Begin at the line containing "(creategerberjobfile true)" and end at the final line of the entries. Please reproduce those lines exactly.

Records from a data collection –
_ _ _ _ _

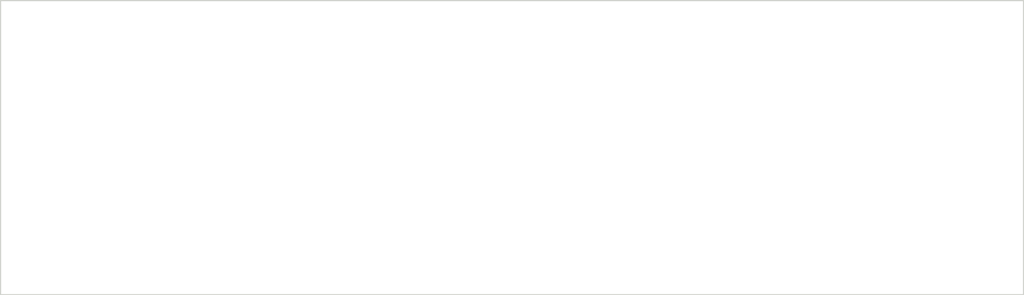
<source format=kicad_pcb>
(kicad_pcb (version 20211014) (generator pcbnew)

  (general
    (thickness 1.6)
  )

  (paper "A4")
  (layers
    (0 "F.Cu" signal)
    (31 "B.Cu" signal)
    (32 "B.Adhes" user "B.Adhesive")
    (33 "F.Adhes" user "F.Adhesive")
    (34 "B.Paste" user)
    (35 "F.Paste" user)
    (36 "B.SilkS" user "B.Silkscreen")
    (37 "F.SilkS" user "F.Silkscreen")
    (38 "B.Mask" user)
    (39 "F.Mask" user)
    (40 "Dwgs.User" user "User.Drawings")
    (41 "Cmts.User" user "User.Comments")
    (42 "Eco1.User" user "User.Eco1")
    (43 "Eco2.User" user "User.Eco2")
    (44 "Edge.Cuts" user)
    (45 "Margin" user)
    (46 "B.CrtYd" user "B.Courtyard")
    (47 "F.CrtYd" user "F.Courtyard")
    (48 "B.Fab" user)
    (49 "F.Fab" user)
    (50 "User.1" user)
    (51 "User.2" user)
    (52 "User.3" user)
    (53 "User.4" user)
    (54 "User.5" user)
    (55 "User.6" user)
    (56 "User.7" user)
    (57 "User.8" user)
    (58 "User.9" user)
  )

  (setup
    (pad_to_mask_clearance 0)
    (pcbplotparams
      (layerselection 0x00010fc_ffffffff)
      (disableapertmacros false)
      (usegerberextensions false)
      (usegerberattributes true)
      (usegerberadvancedattributes true)
      (creategerberjobfile true)
      (svguseinch false)
      (svgprecision 6)
      (excludeedgelayer true)
      (plotframeref false)
      (viasonmask false)
      (mode 1)
      (useauxorigin false)
      (hpglpennumber 1)
      (hpglpenspeed 20)
      (hpglpendiameter 15.000000)
      (dxfpolygonmode true)
      (dxfimperialunits true)
      (dxfusepcbnewfont true)
      (psnegative false)
      (psa4output false)
      (plotreference true)
      (plotvalue true)
      (plotinvisibletext false)
      (sketchpadsonfab false)
      (subtractmaskfromsilk false)
      (outputformat 1)
      (mirror false)
      (drillshape 1)
      (scaleselection 1)
      (outputdirectory "")
    )
  )

  (net 0 "")

  (gr_rect (start 90 60) (end 172 79.05) (layer "Dwgs.User") (width 0.2) (fill none) (tstamp cd1f495c-b227-42ac-9e07-97faaf039339))
  (gr_rect (start 86.825 56.825) (end 175.175 82.225) (layer "Edge.Cuts") (width 0.1) (fill none) (tstamp 3b9aaa34-dc12-4001-b07d-79d270c2a498))

)

</source>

_ _ _ _ _

Task output –
      (creategerberjobfile true)
      (svguseinch false)
      (svgprecision 6)
      (excludeedgelayer true)
      (plotframeref false)
      (viasonmask false)
      (mode 1)
      (useauxorigin false)
      (hpglpennumber 1)
      (hpglpenspeed 20)
      (hpglpendiameter 15.000000)
      (dxfpolygonmode true)
      (dxfimperialunits true)
      (dxfusepcbnewfont true)
      (psnegative false)
      (psa4output false)
      (plotreference true)
      (plotvalue true)
      (plotinvisibletext false)
      (sketchpadsonfab false)
      (subtractmaskfromsilk false)
      (outputformat 1)
      (mirror false)
      (drillshape 1)
      (scaleselection 1)
      (outputdirectory "")
    )
  )

  (net 0 "")

  (gr_rect (start 90 60) (end 172 79.05) (layer "Dwgs.User") (width 0.2) (fill none) (tstamp cd1f495c-b227-42ac-9e07-97faaf039339))
  (gr_rect (start 86.825 56.825) (end 175.175 82.225) (layer "Edge.Cuts") (width 0.1) (fill none) (tstamp 3b9aaa34-dc12-4001-b07d-79d270c2a498))

)

</source>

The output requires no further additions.